#### INSTRUCTIONS TO FOLLOW:
Restate, word for word, each entry that follows, but skip its pictures.

------ MATERIAL SUPPLIED ------

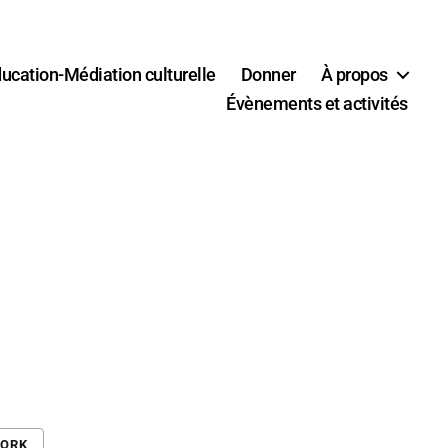
ucation-Médiation culturelle
Donner
À propos
Évènements et activités
WORK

------

#### YOUR SOLUTION:
ucation-Médiation culturelle
Donner
À propos
Évènements et activités
WORK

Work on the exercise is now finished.